Anil adds: “In turbulent times like these, joy itself can be an act of rebellion and protest - so I’ll be eating the chips off my shoulders, getting out the glue gun and getting all up in demi-drag. I’ve had a coffin-sized cardboard box of feather bowers arrive which I’ll be using my dark arts to turn into some kind of messy up-do.
“Kindness is sexy right? We’ll be lifting our voices, singing, dancing (even if it’s cry-dancing) - because it’s these things that activate us, keep us seen - keep us connected and alive - and amid the racism and rolling back of trans rights in the UK, flip knows we need to be.”

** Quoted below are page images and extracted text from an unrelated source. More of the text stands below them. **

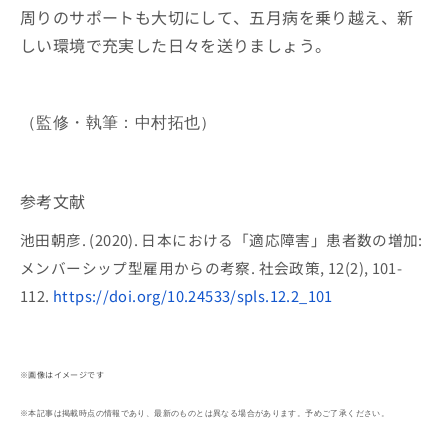
周りのサポートも大切にして、五月病を乗り越え、新
しい環境で充実した日々を送りましょう。
（監修・執筆：中村拓也）
参考文献
池田朝彦. (2020). 日本における「適応障害」患者数の増加:
メンバーシップ型雇用からの考察. 社会政策, 12(2), 101-
112.
https://doi.org/10.24533/spls.12.2_101
※画像はイメージです
※本記事は掲載時点の情報であり、最新のものとは異なる場合があります。予めご了承ください。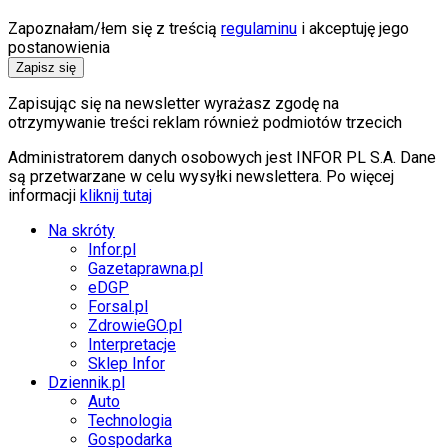
Zapoznałam/łem się z treścią
regulaminu
i akceptuję jego
postanowienia
Zapisz się
Zapisując się na newsletter wyrażasz zgodę na
otrzymywanie treści reklam również podmiotów trzecich
Administratorem danych osobowych jest INFOR PL S.A. Dane
są przetwarzane w celu wysyłki newslettera. Po więcej
informacji
kliknij tutaj
Na skróty
Infor.pl
Gazetaprawna.pl
eDGP
Forsal.pl
ZdrowieGO.pl
Interpretacje
Sklep Infor
Dziennik.pl
Auto
Technologia
Gospodarka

Harry Gay, campaigner and DJ behind the Queer House Party movement that has welcomed thousands of queers online for dance parties every Friday since lockdown, is running a special Pride-themed Queer House Party tonight.
“As always we’ll be getting ready as a house,” he says. “We have a tradition of having espresso martinis together to prep us for four hours of dancing! We’ve got to put the shimmer curtains up, unfold Susan and set up our equipment. As for an outfit, a combination of sequins, flesh and mesh!”
Outfits and set lists are primed, but the main obstacle this weekend and next for digital partying may be the intense heat. If it’s draining for audiences watching on laptops statically from home, how must performers feel, some decked out in full faces of drag?
“Get your fans on, open your windows,” advices Jonny Woo. As for performing in the heat himself, he’ll be suffering it like a pro.
“As soon as you put drag make up on you start to get hot before you put your wig on,” he says. “It holds all heat in - drag is not a cool sport temperature wise. It’s like having a hat on your head all day isn’t it. You suffer it!”
“Once it’s done I’ll be pouring myself a beautiful big glass of white wine and enjoying the sunshine,” he says.
And legions of queers will be drinking big glasses of wine while you’re performing too Jonny, we’re sure.